* _Cevaplanacak sorular_
- 1) Cuma mesajları üzerine yazıdan "Görsele baktın Allah" sözlerinden "mesajları yüzünden oldu." sözlerine kadar olan kısmı hiç değiştirmeden yazın.
- 2) Cuma mesajları üzerine yazıyı bittiği yerden devam ettirin.

Gökdelen değil, Cuma mesajı

Siteler, site yaşantısı, apartmanlar, kaybolan komşuluk, gökdelenler, plaza insanları, TOKİ, ah TOKİ, vah TOKİ…
Siteler, site yaşantısı, apartmanlar, kaybolan komşuluk, gökdelenler, plaza insanları, TOKİ, ah TOKİ, vah TOKİ…

Görsele baktın Allah diyor, Cuma ise Cuma yazıyor, bet bir yeşilin üzerinde yanıp sönen yapay kırmızı bir gül var. “Oooo gül varsa iyidir.” Akla Peygamber geldi. Çözünürlüğü düşük. Tasarımına bakarken gözlerin kanıyor, ama olsun. Allah var, Peygamber akla geldi, Cuma falan diyor. Paylaş gitsin. Amaç hâsıl oldu. Dostlar alışverişte gördü.

Her şey, hepsi, gözüne hoş gelmeyenlerin tamamı Cuma ve bayram mesajları yüzünden oldu.

***

Sanırım bugün modern çağ ile ilgili konuşurken ağzımızı açtığımızda ilk yakınacağımız şey; gökdelenler ve mimari özelinde kentleşme olacaktır.

(Toplanan veriler)
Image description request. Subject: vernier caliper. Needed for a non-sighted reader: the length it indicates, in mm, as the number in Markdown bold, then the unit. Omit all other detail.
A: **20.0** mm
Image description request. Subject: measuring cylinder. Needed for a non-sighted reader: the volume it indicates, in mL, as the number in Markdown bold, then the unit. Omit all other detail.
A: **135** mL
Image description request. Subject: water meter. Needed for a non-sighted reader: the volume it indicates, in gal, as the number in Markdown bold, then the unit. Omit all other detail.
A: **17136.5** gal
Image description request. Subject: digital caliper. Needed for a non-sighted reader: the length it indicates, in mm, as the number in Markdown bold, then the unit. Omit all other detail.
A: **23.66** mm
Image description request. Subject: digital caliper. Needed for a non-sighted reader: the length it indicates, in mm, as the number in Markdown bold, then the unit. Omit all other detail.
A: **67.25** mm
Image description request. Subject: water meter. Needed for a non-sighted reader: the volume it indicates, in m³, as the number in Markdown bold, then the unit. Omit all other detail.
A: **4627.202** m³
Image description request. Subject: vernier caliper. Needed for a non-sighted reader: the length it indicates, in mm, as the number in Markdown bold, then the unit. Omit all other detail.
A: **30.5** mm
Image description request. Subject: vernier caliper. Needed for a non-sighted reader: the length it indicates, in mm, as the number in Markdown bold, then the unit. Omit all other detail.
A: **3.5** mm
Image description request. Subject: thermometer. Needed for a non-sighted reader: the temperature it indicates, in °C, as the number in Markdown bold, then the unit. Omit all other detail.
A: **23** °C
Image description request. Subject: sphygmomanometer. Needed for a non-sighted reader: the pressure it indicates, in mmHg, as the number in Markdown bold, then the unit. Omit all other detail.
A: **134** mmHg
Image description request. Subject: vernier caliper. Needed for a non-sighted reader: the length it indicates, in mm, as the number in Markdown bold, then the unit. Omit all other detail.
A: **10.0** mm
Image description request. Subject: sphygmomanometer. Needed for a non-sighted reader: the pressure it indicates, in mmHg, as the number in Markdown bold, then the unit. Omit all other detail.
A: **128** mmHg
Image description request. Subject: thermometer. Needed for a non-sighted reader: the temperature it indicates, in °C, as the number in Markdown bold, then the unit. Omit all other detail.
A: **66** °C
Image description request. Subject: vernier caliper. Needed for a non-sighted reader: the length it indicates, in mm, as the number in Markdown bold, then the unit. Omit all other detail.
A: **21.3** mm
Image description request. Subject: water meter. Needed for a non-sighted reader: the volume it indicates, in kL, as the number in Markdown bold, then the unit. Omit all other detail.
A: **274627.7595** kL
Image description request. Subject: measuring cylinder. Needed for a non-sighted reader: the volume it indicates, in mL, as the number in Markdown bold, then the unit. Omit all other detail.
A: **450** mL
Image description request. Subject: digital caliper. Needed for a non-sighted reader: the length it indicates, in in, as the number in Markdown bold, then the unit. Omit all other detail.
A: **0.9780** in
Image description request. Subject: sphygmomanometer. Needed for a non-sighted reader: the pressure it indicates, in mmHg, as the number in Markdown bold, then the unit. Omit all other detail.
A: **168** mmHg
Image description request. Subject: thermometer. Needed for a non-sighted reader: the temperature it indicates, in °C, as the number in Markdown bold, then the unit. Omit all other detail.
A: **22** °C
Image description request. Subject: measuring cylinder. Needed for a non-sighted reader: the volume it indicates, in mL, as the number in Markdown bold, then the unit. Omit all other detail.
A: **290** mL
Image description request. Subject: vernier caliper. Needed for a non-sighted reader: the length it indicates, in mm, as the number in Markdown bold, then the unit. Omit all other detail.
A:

* _Alıştırma cevapları_
- 1)
Görsele baktın Allah diyor, Cuma ise Cuma yazıyor, bet bir yeşilin üzerinde yanıp sönen yapay kırmızı bir gül var. “Oooo gül varsa iyidir.” Akla Peygamber geldi. Çözünürlüğü düşük. Tasarımına bakarken gözlerin kanıyor, ama olsun. Allah var, Peygamber akla geldi, Cuma falan diyor. Paylaş gitsin. Amaç hâsıl oldu. Dostlar alışverişte gördü.

Her şey, hepsi, gözüne hoş gelmeyenlerin tamamı Cuma ve bayram mesajları yüzünden oldu.

- 2)
Siteler, site yaşantısı, apartmanlar, kaybolan komşuluk, gökdelenler, plaza insanları, TOKİ, ah TOKİ, vah TOKİ…

Tüm genellemeler gibi bunun da yanlışı vardır elbet, ama acımadan genelleyelim: İlk hedef, hep yanlış hedeftir. Daha doğrusu hayvanidir aslında. Mesela bir aslan bir antilop sürüsüne saldıracak olsa, en zayıf, en sağlıksız, en kolay olan hedefi tercih eder. Peki, biz bir sorundan bahsederken, avlanıyor muyuz? Ya da biz besin piramidinin en üstündeki etçil miyiz? Medeniyet tasavvuru ya da mimari estetik derken, Serengeti kırsalındaki bir hayvandan farkımız olmaması gücümüze gitmiyor mu? Gitmeli.

Apartmanlarda oturup, plazalarda çalışıp, ev kredisi öderken şehircilik falan eleştiremeyiz. Bir yandan sobaya odun atıp, bir yandan sıcaktan şikâyet etmek gibi bir şey bu.

Hadi ama… Siz de boş boş konuşmalardan bıkmadınız mı? Basit olana değil de, sorunun kökenine odaklanma zamanımız gelmedi mi?

Ben artık kimsenin “medeniyet tasavvurumuz şudur, gökdelenler böyle kötüdür, TOKİ öyle kakadır” demesine katlanamıyorum. Farkında değil misiniz? Bu konuşmalar bizi hiçbir yere götürmüyor. Laf söyledi balkabağı. Sorarlarsa, söyledim demek için, söylenmiş sözler bunlar. Hiçbir yaraya derman olmayan, plasebolar.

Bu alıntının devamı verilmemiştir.